Sólo me falta decir lo más importante. Hay algo que me parece absurdo e improcedente en toda esta algarabía generada en torno a Amoris laetitia. Se habla de supuestas interpretaciones de la nota 351, se disputa acaloradamente sobre ello. Está claro que el autor del documento está vivo y que, tarde más o tarde menos, realizará su interpretación auténtica. Por otra parte, el análisis semántico de la nota no deja lugar a demasiadas dudas. Lo más incoherente es que se pretende ganar la batalla de la interpretación con estrategias impropias, más afines a los modos gramscianos de construcción de hegemonías de discurso que a la serena –aunque firme– y confiada conversación entre hermanos en la fe. Por eso veo que no se repara incluso en soliviantar los ánimos de los creyentes, cuando lo que correspondería a la prudencia cristiana es sosegarlos. En esa indiscreta estrategia –quiero pensar que realizada con buena intención– se intenta incluso hacer prevalecer la propia convicción recurriendo a iniciativas basadas en la fuerza de la muchedumbre indignada, como si un hipotético éxito de una multitudinaria campaña de recogida de firmas no supusiera, en sí misma, una derrota eclesial. Muchos hablan ya abiertamente de su zozobra espiritual y hasta de su desesperanza, y los ánimos de muchos fieles están profundamente turbados. No faltan cristianos angustiados en los que anidan profundas dudas, y hasta quien habla de cisma. Cada uno sabrá qué responsabilidad le cabe en esta situación de confusión.
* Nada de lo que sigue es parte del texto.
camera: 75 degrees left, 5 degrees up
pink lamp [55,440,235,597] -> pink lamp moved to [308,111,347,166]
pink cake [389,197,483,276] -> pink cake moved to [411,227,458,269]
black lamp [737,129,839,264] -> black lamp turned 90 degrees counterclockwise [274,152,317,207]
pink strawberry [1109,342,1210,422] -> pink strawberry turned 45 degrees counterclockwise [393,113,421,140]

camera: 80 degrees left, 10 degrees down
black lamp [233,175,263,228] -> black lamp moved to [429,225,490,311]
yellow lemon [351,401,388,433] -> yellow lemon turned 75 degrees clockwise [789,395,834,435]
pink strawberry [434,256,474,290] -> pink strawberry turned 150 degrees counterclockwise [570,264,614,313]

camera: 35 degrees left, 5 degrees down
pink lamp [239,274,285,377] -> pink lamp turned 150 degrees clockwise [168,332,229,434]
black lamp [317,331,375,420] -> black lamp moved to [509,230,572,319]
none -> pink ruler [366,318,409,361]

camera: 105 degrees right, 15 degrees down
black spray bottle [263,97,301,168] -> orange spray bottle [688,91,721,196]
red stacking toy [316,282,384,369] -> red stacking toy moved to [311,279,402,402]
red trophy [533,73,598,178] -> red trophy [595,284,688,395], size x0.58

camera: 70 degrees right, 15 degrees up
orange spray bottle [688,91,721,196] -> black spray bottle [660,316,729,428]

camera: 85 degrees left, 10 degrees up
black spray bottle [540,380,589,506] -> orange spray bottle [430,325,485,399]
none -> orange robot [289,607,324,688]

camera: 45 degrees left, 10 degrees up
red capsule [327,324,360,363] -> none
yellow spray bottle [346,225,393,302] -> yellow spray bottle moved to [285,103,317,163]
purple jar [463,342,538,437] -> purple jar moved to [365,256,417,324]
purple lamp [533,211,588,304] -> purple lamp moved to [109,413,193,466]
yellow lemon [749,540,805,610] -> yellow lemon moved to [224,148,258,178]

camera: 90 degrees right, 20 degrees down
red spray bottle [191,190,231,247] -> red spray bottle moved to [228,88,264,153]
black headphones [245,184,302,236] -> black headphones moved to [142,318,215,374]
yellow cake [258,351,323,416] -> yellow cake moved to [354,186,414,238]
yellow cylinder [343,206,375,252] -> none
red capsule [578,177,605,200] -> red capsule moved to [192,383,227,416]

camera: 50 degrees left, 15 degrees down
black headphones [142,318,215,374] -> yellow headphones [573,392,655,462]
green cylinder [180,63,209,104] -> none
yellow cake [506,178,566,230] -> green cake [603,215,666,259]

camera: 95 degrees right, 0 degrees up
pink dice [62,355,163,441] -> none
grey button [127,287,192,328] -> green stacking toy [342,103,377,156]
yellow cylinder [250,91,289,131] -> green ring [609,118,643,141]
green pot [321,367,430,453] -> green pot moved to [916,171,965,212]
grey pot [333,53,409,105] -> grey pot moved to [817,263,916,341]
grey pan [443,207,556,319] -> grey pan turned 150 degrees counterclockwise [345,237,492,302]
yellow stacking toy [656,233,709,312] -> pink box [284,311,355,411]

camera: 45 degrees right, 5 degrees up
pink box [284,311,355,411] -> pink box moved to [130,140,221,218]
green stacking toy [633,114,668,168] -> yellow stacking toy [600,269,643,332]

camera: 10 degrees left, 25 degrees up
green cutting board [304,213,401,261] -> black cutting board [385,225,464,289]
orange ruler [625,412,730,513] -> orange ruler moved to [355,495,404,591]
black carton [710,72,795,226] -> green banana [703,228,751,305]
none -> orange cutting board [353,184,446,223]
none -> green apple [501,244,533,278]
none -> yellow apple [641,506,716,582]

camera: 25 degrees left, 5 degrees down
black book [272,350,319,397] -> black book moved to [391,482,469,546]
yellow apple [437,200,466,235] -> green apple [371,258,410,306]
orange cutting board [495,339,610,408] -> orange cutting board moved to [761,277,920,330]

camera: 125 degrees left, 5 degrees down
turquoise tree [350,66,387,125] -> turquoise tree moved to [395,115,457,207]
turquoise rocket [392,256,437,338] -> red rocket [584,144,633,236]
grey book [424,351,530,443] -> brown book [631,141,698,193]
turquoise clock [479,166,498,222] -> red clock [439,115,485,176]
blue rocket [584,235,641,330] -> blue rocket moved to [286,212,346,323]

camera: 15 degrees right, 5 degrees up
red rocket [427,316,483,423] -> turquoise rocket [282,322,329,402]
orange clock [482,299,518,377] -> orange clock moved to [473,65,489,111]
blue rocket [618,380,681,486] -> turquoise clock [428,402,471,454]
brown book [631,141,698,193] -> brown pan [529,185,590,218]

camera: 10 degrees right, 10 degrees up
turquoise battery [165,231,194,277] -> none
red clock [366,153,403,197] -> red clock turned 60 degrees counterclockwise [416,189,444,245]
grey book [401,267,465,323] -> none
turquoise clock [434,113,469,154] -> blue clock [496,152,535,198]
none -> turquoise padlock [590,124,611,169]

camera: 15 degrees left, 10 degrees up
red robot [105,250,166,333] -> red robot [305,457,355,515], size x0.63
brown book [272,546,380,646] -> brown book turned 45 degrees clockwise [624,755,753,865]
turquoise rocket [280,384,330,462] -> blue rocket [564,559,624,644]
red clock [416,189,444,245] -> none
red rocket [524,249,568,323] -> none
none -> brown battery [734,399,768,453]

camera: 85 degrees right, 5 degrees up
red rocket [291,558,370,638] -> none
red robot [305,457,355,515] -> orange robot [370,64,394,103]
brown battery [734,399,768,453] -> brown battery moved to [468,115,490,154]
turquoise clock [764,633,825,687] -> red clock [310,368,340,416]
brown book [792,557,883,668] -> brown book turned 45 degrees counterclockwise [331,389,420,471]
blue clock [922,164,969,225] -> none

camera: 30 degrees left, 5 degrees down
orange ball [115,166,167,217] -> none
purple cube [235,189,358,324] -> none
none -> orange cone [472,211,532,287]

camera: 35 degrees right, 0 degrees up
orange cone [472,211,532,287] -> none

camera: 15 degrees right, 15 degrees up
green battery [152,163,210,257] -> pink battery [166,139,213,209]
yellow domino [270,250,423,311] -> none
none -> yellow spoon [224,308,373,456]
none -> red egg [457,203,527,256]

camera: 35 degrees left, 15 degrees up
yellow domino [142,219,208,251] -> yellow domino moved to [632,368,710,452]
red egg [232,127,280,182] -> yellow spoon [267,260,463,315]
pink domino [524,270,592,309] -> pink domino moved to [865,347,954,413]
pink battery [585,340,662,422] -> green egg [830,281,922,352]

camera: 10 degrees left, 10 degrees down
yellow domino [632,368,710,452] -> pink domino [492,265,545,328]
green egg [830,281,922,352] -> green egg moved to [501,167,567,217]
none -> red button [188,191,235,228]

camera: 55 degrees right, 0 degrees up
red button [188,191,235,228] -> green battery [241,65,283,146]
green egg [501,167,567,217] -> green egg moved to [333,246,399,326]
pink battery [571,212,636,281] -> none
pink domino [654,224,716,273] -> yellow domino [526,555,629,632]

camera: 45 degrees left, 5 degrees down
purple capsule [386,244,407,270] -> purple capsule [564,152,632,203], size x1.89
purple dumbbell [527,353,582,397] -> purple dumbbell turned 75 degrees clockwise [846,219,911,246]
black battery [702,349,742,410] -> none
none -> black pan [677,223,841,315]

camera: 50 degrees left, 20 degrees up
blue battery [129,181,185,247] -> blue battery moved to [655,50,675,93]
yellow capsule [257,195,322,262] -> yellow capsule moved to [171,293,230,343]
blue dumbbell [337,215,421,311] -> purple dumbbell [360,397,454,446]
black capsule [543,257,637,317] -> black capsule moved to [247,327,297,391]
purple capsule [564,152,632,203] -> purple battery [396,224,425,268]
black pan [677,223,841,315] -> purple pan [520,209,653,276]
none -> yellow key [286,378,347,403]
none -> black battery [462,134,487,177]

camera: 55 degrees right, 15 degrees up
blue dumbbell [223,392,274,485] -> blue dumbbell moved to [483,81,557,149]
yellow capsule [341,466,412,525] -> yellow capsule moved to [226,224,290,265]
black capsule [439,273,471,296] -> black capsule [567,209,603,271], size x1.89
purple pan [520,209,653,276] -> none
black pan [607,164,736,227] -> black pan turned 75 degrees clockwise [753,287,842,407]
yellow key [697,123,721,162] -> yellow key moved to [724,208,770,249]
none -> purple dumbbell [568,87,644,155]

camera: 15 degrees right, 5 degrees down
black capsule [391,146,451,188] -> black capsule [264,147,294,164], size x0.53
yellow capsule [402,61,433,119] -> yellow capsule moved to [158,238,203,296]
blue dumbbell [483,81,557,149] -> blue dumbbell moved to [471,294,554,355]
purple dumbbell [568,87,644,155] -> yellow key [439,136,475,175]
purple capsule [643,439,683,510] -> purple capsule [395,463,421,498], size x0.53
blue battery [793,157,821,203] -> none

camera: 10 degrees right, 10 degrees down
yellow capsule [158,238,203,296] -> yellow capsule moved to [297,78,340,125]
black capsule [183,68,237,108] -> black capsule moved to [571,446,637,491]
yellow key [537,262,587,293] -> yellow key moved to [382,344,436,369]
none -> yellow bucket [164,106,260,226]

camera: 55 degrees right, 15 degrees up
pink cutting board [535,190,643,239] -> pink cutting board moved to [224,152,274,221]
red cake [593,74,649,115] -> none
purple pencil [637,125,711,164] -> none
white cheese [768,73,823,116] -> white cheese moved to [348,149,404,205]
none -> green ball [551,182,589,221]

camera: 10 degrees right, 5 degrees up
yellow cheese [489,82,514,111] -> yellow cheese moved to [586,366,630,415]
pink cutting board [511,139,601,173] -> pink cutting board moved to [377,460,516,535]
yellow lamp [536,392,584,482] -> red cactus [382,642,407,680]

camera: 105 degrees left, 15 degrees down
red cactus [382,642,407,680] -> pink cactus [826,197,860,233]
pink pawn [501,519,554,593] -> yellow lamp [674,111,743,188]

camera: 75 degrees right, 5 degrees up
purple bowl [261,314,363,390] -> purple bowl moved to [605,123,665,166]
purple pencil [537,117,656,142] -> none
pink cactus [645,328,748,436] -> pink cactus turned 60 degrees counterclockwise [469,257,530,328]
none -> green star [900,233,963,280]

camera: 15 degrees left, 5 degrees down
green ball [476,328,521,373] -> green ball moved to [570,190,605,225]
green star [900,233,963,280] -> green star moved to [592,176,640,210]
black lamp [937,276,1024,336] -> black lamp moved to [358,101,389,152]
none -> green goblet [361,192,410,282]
Aporto, en fin, mis pacíficas y sobrias observaciones. Confío sin fisuras en el gobierno de Cristo en su Iglesia. No he entrado en ningún momento a considerar los aspectos doctrinales implicados, aunque los he señalado y, por otra parte, tengo la voluntad de ceñirme a la disciplina vigente en cada momento en la Iglesia. Don Francisco José afirma que mi escrito es “la última vuelta de tuerca” de una maligna campaña. No hay tal. Mire mi impugnador, con todo afecto, si no será más bien que él se ha pasado de rosca.